[Selected text]:

-------

By Mark B. Zinman, Williams, Zinman & Parham P.C.
Facebook is a multi-billion-dollar platform that allows people throughout the world to connect with their friends and their family. It seems like everyone has an opinion about Facebook, whether it is a useful tool for communicating, a dying social media website or a place filled with stories about people's kids. Usually Facebook potentially violating fair housing laws is not the first thing that comes to people’s mind.
Managers generally think about fair housing in terms of how they treat their applicants and residents. Managers are quick to tell stories about the time they had to allow a goat as an assistive animal to help the resident deal with anxiety. Given the complexity of how fair housing laws are applied on property, managers often forget that fair housing laws apply to advertising done in the real estate market. This can affect not only what the advertisements look like, but also what models they use, what language is included and to whom the advertisements are sent. Just like the prohibition on steering, advertisements should not target or avoid a specific protected class.

-------

[Source data]:
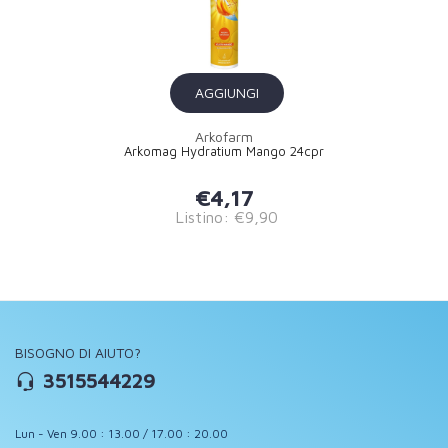
AGGIUNGI
Arkofarm
Arkomag Hydratium Mango 24cpr
€4,17
Listino: €9,90
BISOGNO DI AIUTO?
3515544229
Lun - Ven 9.00 : 13.00 / 17.00 : 20.00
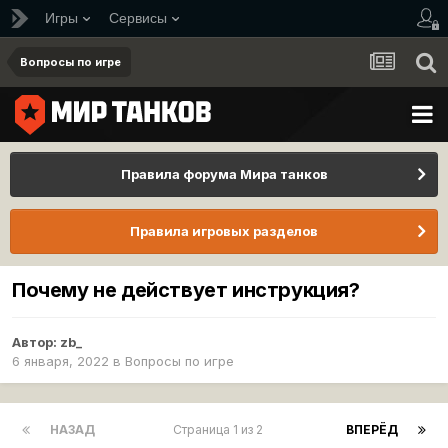
Игры
Сервисы
Вопросы по игре
Правила форума Мира танков
Правила игровых разделов
Почему не действует инструкция?
Автор:
zb_
6 января, 2022
в
Вопросы по игре
НАЗАД
Страница 1 из 2
ВПЕРЁД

-------

[Task brief]: Reproduce the Facebook fair housing article from "Facebook is a" to "to people’s mind.", swapping "connect with" for "stay in touch with".

[Written solution]:
Facebook is a multi-billion-dollar platform that allows people throughout the world to stay in touch with their friends and their family. It seems like everyone has an opinion about Facebook, whether it is a useful tool for communicating, a dying social media website or a place filled with stories about people's kids. Usually Facebook potentially violating fair housing laws is not the first thing that comes to people’s mind.